Hoe dan ook, van het onvoldoende oog hebben voor de machtenscheiding door de rechter is in dit geval absoluut geen sprake. Curaçao maakt nog altijd deel uit van het Koninkrijk der Nederlanden en dat heeft zich gecommitteerd aan het beschermen van de fundamentele rechten die voortvloeien uit het EVRM. Dat daar ook economische consequenties aan verbonden zijn is al decennia bekend. Dat Shell de Isla-raffinaderij in 1985 voor een symbolisch bedrag aan het Land heeft verkocht met uitsluiting van iedere milieuaansprakelijkheid had destijds al te denken moeten geven. Het feit dat Shell onlangs door de rechtbank Den Haag is veroordeeld voor het onvoldoende terugdringen van de uitstoot van CO2 voor de eigen activiteiten, maar ook voor die van toeleveranciers en afnemers, is op dat punt veelzeggend. Daar komt nog bij dat zodra de Isla heropend wordt, de kans levensgroot is dat Curaçao opnieuw tot de landen met de hoogste uitstoot van CO2 per hoofd van de bevolking ter wereld gaat behoren, zoals het CBS in 2017 nog vaststelde. In dat jaar stootte Curaçao nog 26,4 ton aan broeikasgassen per capita uit, terwijl de gemiddelde uitstoot voor landen behorende tot de Europese Unie op 6,7 ton per inwoner lag.
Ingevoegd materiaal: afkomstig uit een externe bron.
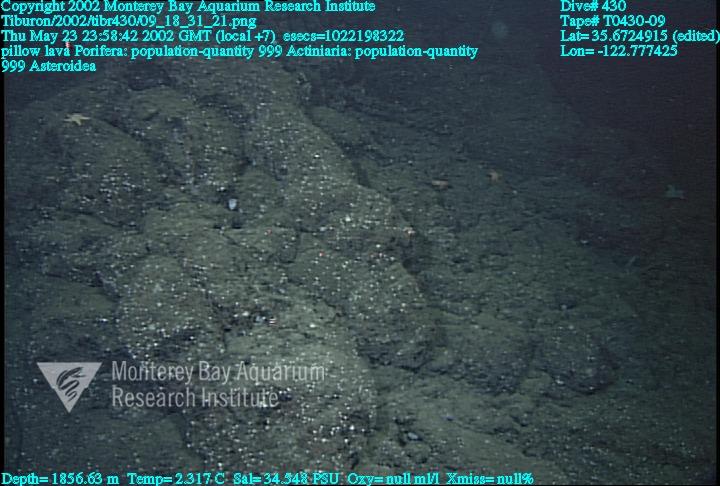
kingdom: Animalia
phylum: Porifera
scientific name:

Het lijkt ons evident dat een terugkeer naar deze situatie in strijd met het EVRM is. Daarom zou de Curaçaose regering samen met de Nederlandse regering, die miljarden heeft uitgetrokken voor het tegengaan van klimaatverandering, eindelijk eens moeten gaan kijken naar de wijze waarop ook binnen de Caribische delen van het Koninkrijk een bijdrage geleverd kan worden aan verduurzaming van de economie, verminderen van de afhankelijkheid van fossiele energie en het creëren van werkgelegenheid die toekomstbestendig is. Heropenen van de Isla-raffinaderij past daar niet bij, alleen al omdat het zal leiden tot een ‘privatizing of profits and communizing of costs’.
Dr. Jeff Sybesma is gastdocent aan de Faculteit der Rechtsgeleerdheid van de University of Curaçao, Lid van de Raad van Advies Curaçao en bijzondere rechter van het Gemeenschappelijk Hof van Justitie. Professor dr. Rob van Gestel is hoogleraar theorie en methode van wetgeving aan Tilburg University en hoogleraar methoden van juridisch onderzoek aan de KU Leuven.